**Given task:**
Copy out the lines of the material below from the line with "country: Brazil" to the line with "scientific name: Adiantum wagneri", both included. Keep every character exactly as it is.

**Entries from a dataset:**

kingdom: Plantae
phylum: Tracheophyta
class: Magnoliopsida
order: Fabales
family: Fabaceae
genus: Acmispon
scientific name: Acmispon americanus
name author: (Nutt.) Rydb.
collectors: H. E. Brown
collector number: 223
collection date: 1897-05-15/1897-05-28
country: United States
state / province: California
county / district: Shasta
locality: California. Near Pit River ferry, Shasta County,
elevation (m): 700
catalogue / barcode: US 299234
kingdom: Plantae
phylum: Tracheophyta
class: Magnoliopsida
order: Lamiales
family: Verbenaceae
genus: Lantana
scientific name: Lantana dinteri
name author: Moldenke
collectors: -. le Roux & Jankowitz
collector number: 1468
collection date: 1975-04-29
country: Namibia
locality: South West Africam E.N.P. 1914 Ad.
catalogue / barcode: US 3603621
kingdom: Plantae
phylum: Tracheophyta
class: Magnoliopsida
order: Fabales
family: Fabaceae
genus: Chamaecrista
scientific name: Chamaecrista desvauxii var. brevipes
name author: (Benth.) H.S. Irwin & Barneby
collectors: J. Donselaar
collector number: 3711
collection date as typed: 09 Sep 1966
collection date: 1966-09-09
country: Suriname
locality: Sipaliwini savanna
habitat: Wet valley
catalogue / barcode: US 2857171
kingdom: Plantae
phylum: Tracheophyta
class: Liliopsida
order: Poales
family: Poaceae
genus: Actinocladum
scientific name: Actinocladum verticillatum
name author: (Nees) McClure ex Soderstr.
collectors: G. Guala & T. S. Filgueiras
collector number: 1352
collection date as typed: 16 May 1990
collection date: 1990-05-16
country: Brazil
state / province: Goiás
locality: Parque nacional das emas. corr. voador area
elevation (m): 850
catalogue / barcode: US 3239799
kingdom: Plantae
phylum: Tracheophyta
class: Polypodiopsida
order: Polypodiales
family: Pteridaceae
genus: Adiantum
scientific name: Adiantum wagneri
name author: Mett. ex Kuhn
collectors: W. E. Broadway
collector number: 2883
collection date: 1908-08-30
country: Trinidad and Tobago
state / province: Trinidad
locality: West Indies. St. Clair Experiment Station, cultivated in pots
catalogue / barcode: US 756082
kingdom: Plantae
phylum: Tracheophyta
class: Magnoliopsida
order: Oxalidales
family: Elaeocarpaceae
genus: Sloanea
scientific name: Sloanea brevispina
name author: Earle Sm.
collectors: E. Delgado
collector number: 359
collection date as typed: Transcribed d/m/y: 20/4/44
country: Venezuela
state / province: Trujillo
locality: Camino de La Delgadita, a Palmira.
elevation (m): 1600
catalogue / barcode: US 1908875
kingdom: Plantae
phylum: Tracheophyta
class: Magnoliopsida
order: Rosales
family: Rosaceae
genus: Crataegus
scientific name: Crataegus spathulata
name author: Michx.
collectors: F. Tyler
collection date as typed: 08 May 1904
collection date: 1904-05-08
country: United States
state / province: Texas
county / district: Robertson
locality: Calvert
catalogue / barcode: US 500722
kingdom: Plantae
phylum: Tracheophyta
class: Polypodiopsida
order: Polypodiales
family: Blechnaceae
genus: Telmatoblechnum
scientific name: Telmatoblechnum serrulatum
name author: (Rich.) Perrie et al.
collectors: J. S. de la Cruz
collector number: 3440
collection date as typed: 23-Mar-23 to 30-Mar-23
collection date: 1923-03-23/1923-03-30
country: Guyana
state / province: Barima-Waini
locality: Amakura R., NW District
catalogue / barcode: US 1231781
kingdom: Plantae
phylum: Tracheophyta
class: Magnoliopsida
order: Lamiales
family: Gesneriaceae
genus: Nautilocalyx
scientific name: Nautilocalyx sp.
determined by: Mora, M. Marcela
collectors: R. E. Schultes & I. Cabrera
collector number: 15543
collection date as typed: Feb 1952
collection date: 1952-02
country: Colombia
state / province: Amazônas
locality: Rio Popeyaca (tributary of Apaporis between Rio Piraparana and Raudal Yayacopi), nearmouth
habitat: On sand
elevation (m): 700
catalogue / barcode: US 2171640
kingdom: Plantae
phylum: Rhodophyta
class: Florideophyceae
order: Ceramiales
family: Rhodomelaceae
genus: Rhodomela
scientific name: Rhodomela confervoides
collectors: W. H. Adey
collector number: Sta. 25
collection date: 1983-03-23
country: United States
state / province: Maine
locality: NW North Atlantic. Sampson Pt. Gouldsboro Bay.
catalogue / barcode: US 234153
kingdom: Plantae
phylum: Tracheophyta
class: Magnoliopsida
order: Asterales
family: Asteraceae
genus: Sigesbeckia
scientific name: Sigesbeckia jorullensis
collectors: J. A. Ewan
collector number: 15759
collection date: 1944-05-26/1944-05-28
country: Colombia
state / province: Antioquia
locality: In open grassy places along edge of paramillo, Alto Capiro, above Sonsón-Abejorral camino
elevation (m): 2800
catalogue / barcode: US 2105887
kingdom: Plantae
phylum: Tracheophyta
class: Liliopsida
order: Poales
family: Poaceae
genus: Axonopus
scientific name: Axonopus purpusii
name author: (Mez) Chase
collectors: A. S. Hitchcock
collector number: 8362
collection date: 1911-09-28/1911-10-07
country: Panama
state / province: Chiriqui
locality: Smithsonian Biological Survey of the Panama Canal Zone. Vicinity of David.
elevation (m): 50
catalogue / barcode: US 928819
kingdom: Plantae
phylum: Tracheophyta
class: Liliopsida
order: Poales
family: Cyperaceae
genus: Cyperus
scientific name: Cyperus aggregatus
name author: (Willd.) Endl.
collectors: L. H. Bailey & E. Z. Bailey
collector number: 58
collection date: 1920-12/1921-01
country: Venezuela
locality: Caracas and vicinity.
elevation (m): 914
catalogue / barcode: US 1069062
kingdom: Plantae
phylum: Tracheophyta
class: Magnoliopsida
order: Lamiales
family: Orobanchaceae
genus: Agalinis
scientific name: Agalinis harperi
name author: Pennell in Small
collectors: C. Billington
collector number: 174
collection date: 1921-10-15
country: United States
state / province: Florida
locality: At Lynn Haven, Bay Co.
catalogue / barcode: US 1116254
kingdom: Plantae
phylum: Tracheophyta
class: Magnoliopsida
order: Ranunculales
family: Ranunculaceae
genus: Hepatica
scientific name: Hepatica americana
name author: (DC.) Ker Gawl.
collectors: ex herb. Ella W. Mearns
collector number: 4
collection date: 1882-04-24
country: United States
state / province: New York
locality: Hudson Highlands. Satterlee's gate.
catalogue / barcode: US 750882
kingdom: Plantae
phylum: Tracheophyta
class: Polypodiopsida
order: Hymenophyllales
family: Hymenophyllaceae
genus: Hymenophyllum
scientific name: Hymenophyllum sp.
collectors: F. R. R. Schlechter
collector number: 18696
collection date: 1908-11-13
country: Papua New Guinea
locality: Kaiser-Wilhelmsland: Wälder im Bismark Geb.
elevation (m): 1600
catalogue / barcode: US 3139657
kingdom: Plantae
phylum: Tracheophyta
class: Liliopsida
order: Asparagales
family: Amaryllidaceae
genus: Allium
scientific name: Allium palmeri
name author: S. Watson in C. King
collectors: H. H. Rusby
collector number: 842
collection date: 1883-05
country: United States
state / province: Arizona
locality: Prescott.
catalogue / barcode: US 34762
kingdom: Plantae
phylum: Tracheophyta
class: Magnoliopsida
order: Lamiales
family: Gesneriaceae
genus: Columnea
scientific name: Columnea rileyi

**Output of the exercise:**
country: Brazil
state / province: Goiás
locality: Parque nacional das emas. corr. voador area
elevation (m): 850
catalogue / barcode: US 3239799
kingdom: Plantae
phylum: Tracheophyta
class: Polypodiopsida
order: Polypodiales
family: Pteridaceae
genus: Adiantum
scientific name: Adiantum wagneri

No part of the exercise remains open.